Dabei waren der Florentiner und andere funkelnde Kinkerlitzchen die ganze Zeit über im Besitz der Habsburger, verwahrt in einem kanadischen Safe. Die umsichtige Zita Maria delle Grazie Habsburg-Lothringen, geborene Prinzessin von Bourbon-Parma, und letzte Kaiserin von Österreich, hatte sie, wie jetzt die „New York Times“ berichtet, auf der Flucht vor den Nazis in einem Pappkoffer über den Atlantik geschafft. Als sie 1952 nach Europa zurückkehrte, ließ sie die Steine in der Obhut der Québecer Bank. „Meine Großmutter fühlte sich sehr sicher“, wird Karl von Habsburg-Lothringen zitiert, der die Zeitung einlud, den Schatz zu inspizieren, „sie konnte endlich aufatmen.“ Offenbar war ihr ein Stein vom Herzen gefallen.
Selbst Angehörige des engsten Habsburger-Clans waren ahnungslos über den Verbleib – und antworteten wahrheitsgemäß, wann immer sie jemand fragte, dass sie von den Klunkern keinen Schimmer hätten. Verblüffte Verwandte berichten, sie seien erst neulich auf einem Familienfest ins Bild gesetzt worden. Der Grund waren schlaue Sicherheitsbedenken: Je weniger Leute davon wüssten, räsonierte Zita, desto weniger kämen auf dumme Gedanken. Sie weihte nur ihre Söhne Robert und Rudolph ein – und erlegte ihnen 100 Jahre Stillschweigen auf. Vor ihrem Tod erzählten die beiden es wiederum ihren Söhnen. Man könnte sich jetzt wundern, ob die Habsburger keine Töchter bekommen oder warum es nur die Söhne wissen duften, aber diese heikle Frage geben wir lieber weiter an versierte Gender-Genealogen oder die feministische Adelsforschung.
So geht jedenfalls Diskretion, liebe Juwelenfreunde!
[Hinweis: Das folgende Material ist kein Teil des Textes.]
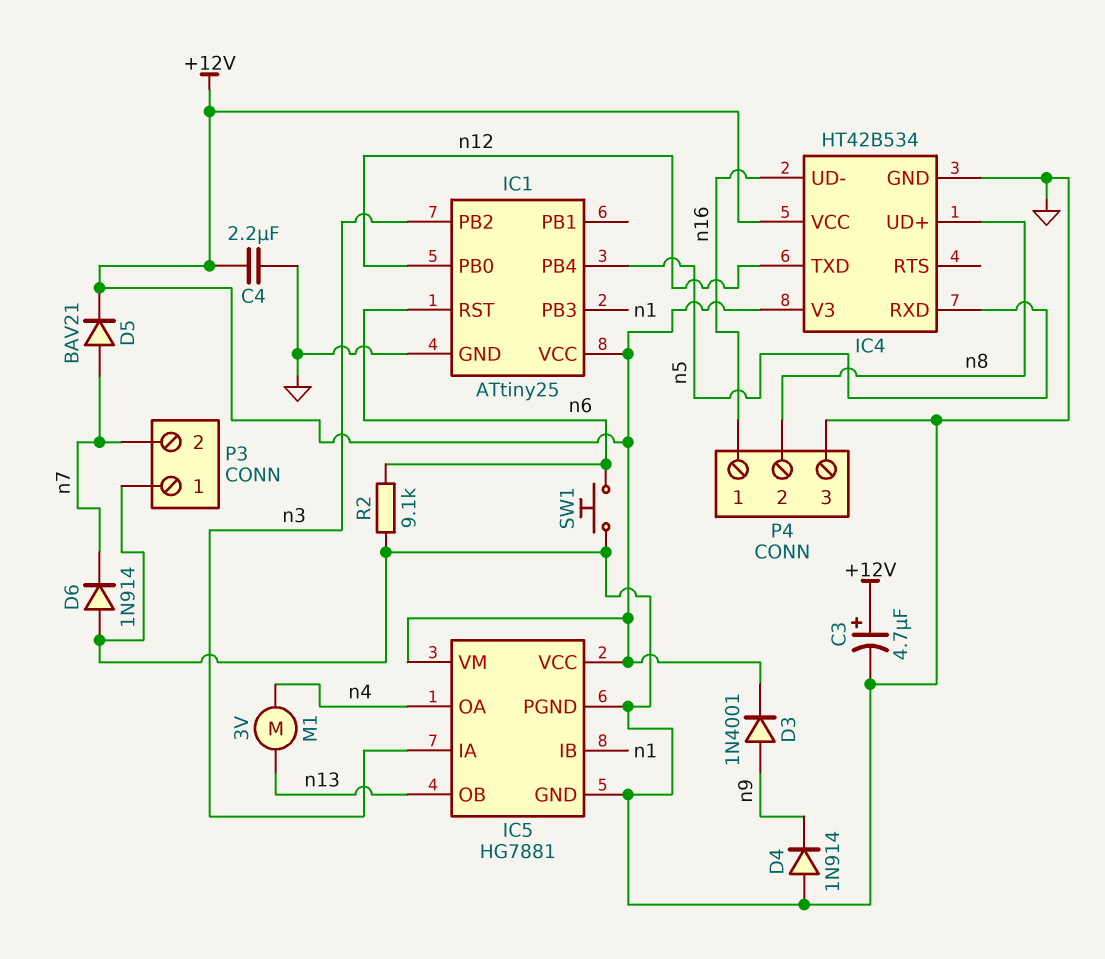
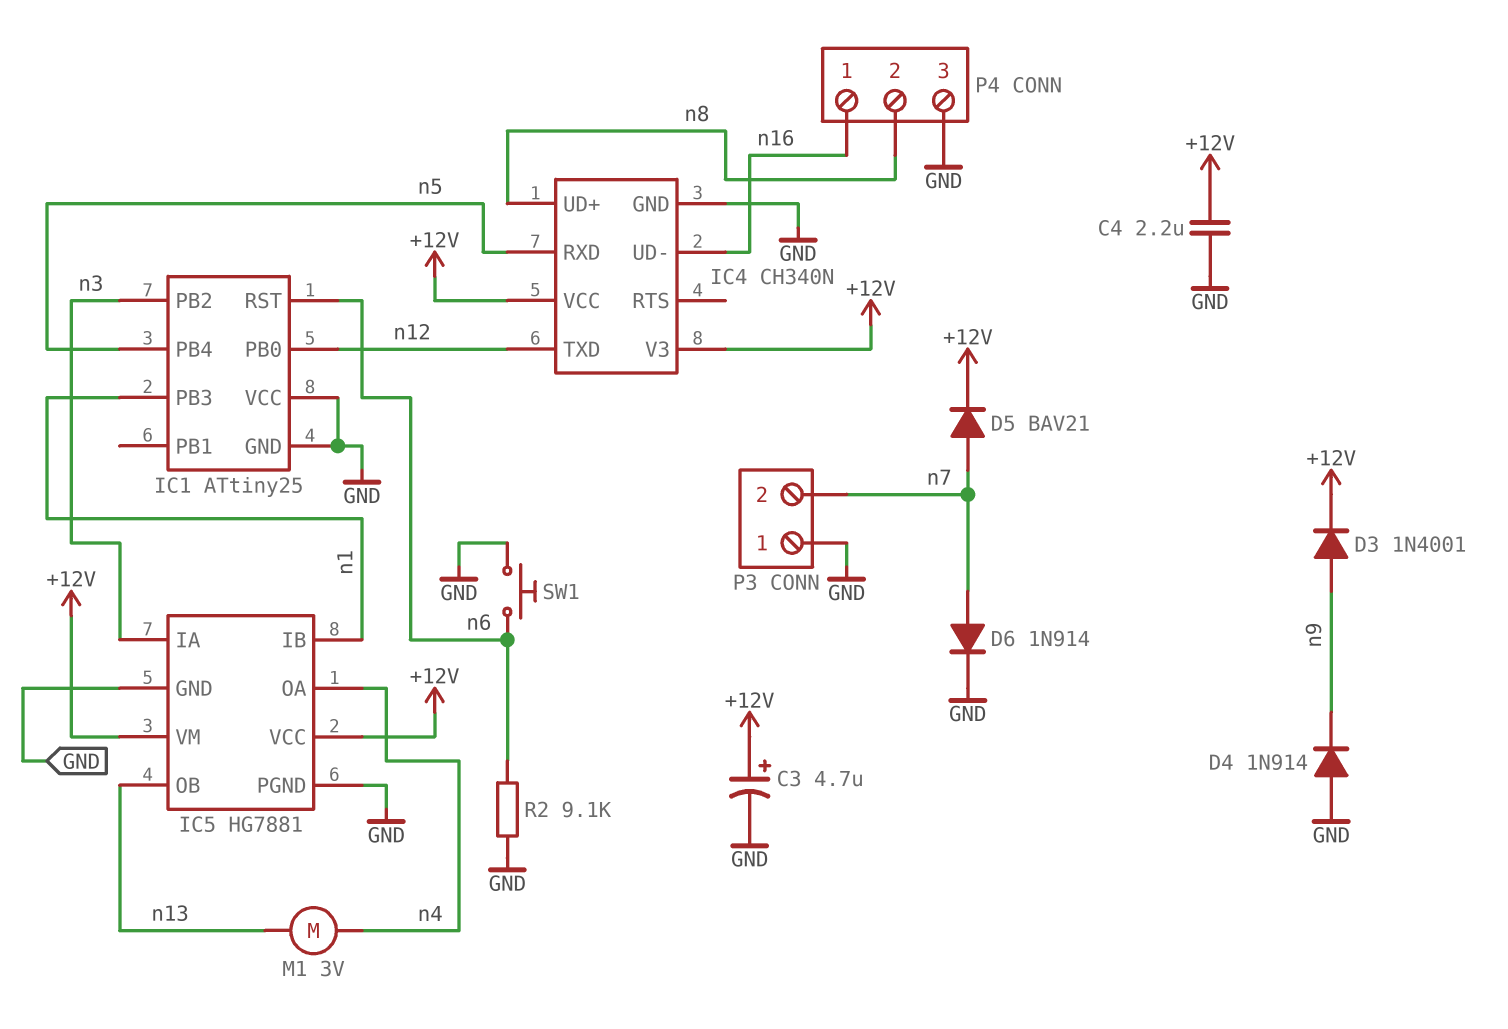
D6: diode 1N914 (A GND, K n7) -> diode 1N914 (A n7, K GND)
IC1 pin VCC: +12V -> GND
IC4: HT42B534 -> CH340N

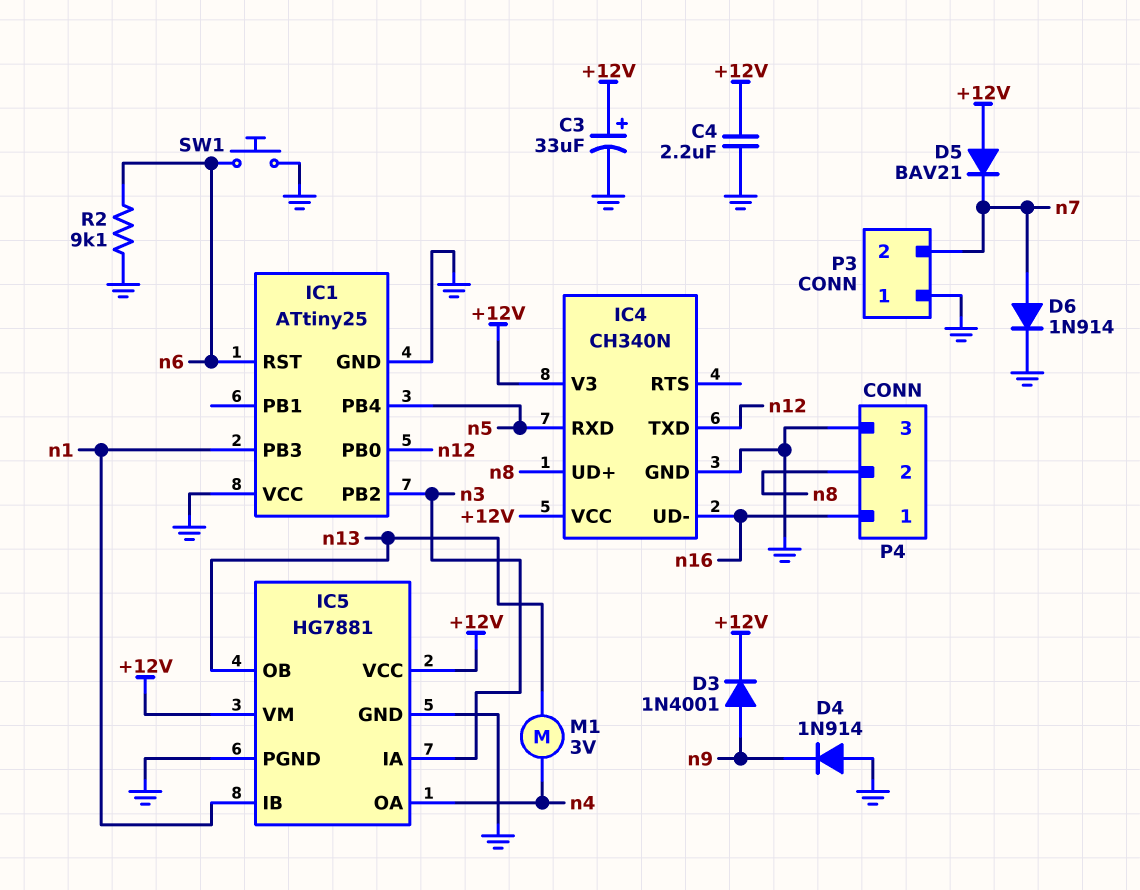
C3: 4.7uF (plus +12V, minus GND) -> 33uF (plus +12V, minus GND)
D5: diode BAV21 (A n7, K +12V) -> diode BAV21 (A +12V, K n7)

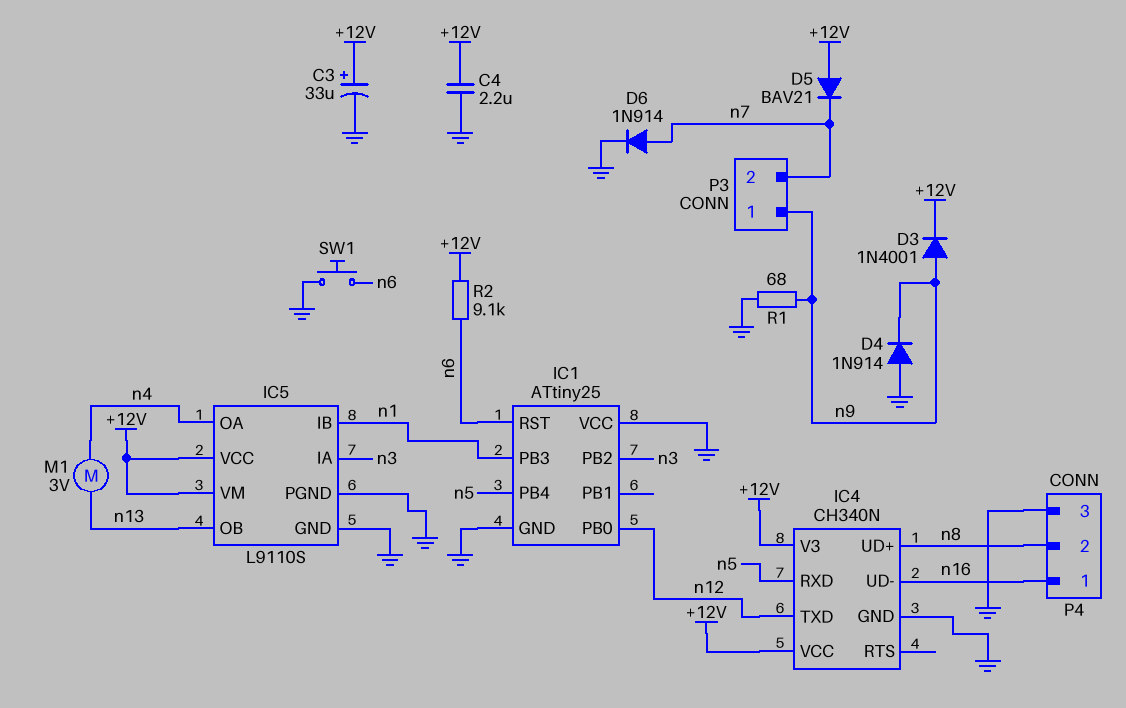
IC5: HG7881 -> L9110S
P3 pin 1: GND -> n9
R1: none -> 68 (GND, n9)
R2: 9.1k (GND, n6) -> 9.1k (+12V, n6)

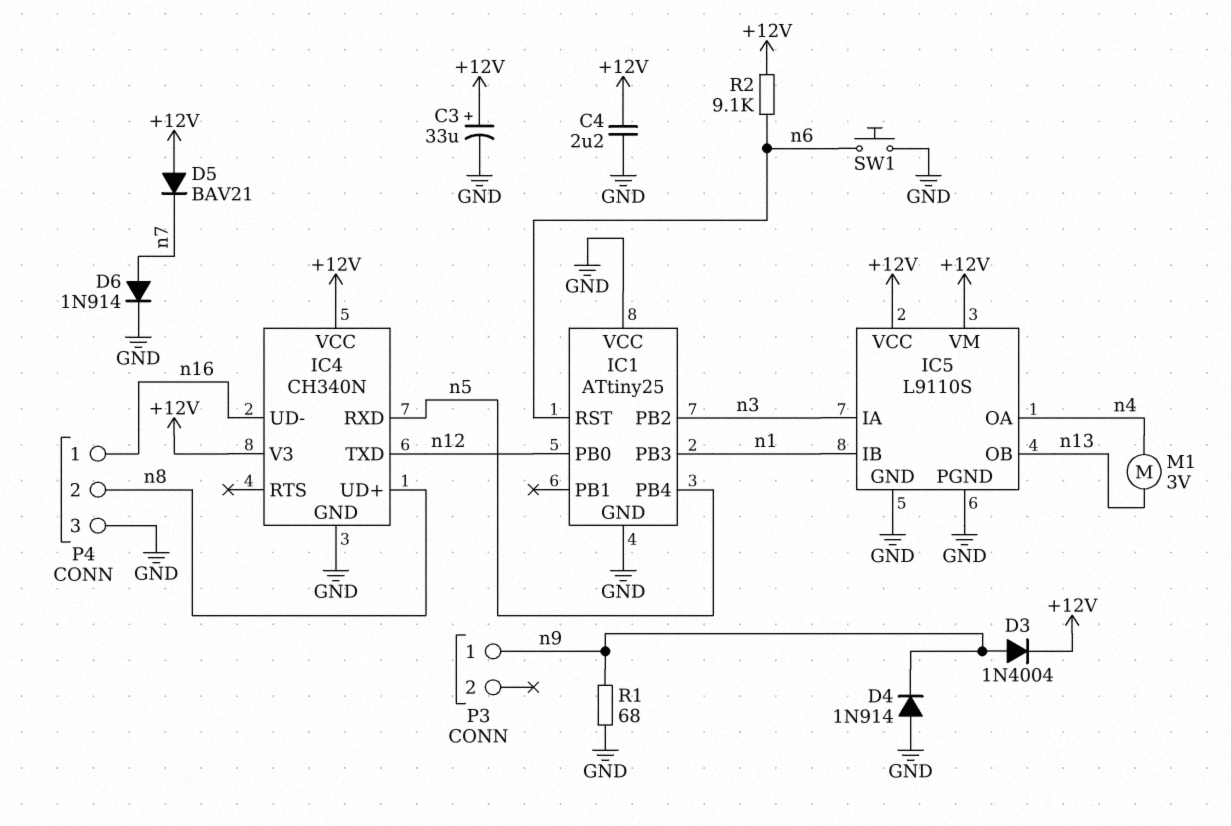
D3: diode 1N4001 (A n9, K +12V) -> diode 1N4004 (A n9, K +12V)
P3 pin 2: n7 -> none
Im Louvre lauteten die Passwörter des Security-Systems „LOUVRE“ und „THALES“ – letzteres der Name der Sicherheitssoftware. Die zu überwinden gelang sogar den dusseligen Dieben, denen das wertvollste Stück ihres Raubzugs – die Krone der Kaiserin Eugénie de Montijo (1826–1920), Ehefrau von Napoleon III., aus Gold und besetzt mit Hunderten Diamanten und 56 Smaragden – bei der Flucht aus der Tasche rutschte. Verglichen mit Zitas cooler Noblesse mutet das an wie eine Türenklappkomödie von Louis de Funès.
In beiden Fällen hatten übrigens die Deutschen die Hand im Spiel. Zita floh einst vor der Wehrmacht, die nach dem Anschluss Österreichs im Jahr 1938 ihren Sohn Otto, der die Nazis hasste, als Staatsfeind suchte. Und der Kran, mit dem die Diebe sich Zugang zum Louvre verschafften, stammt vom deutschen Hersteller Böcker. Der wirbt nun mit einem Foto, das sein Produkt während des Raubes zeigt. Der Slogan: „Wenn’s mal wieder schnell gehen muss: Der Böcker Agilo befördert eure bis zu 400 kg schweren Schätze mit 42 m/min – flüsterleise dank 230 V E-Motor.“ Ab sofort kennt die Geschichte nicht nur Treppen-, sondern auch Hebebühnenwitze.